Disadvantages of ETFs

While the pros are many, ETFs carry drawbacks too. Among them:

Less Diversification

For some sectors or foreign stocks, investors might be limited to large-cap stocks due to a narrow group of equities in the market index. A lack of exposure to mid- and small-cap companies could leave potential growth opportunities out of the reach of ETF investors.

Intraday Pricing Might Be Overkill

Longer-term investors could have a time horizon of 10 to 15 years, so they may not benefit from the intraday pricing changes. Some investors may trade more due to these lagged swings in hourly price. A high swing over a couple hours could induce a trade where pricing at the end of the day could keep irrational fears from distorting an investment objective.

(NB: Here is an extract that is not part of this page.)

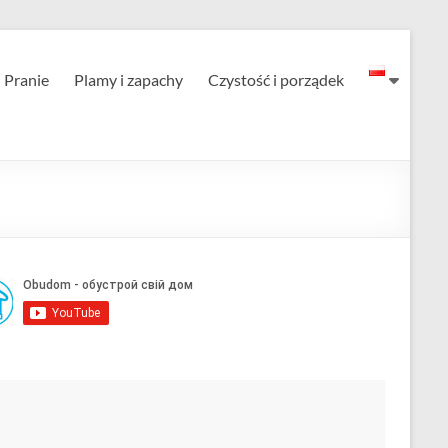
Pranie
Plamy i zapachy
Czystość i porządek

Costs Could Actually Be Higher

Most people compare trading ETFs with trading other funds, but if you compare ETFs to investing in a specific stock, then the costs are higher. The actual commission paid to the broker might be the same, but there is no management fee for a stock. Also, as more niche ETFs are created, they are more likely to follow a low-volume index. This could result in a high bid/ask spread. You might find a better price investing in the actual stocks.

Lower Dividend Yields

There are dividend-paying ETFs, but the yields may not be as high as owning a high-yielding stock or group of stocks. The risks associated with owning ETFs are usually lower, but if an investor can take on the risk, then the dividend yields of stocks can be much higher. While you can pick the stock with the highest dividend yield, ETFs track a broader market, so the overall yield will average out to be lower.

Leveraged ETF Returns Skewed

A leveraged ETF is a fund that uses financial derivatives and debt to amplify the returns of an underlying index. Certain double or triple leveraged ETFs can lose more than double or triple the tracked index. These types of speculative investments need to be carefully evaluated. If the ETF is held for a long time, the actual loss could multiply fast.

For instance, if you own a double leverage natural gas ETF, a 1% change in the price of natural gas should result in a 2% change in the ETF on a daily basis. However, if a leveraged ETF is held for greater than one day, the overall return from the ETF will vary significantly from the overall return on the underlying security.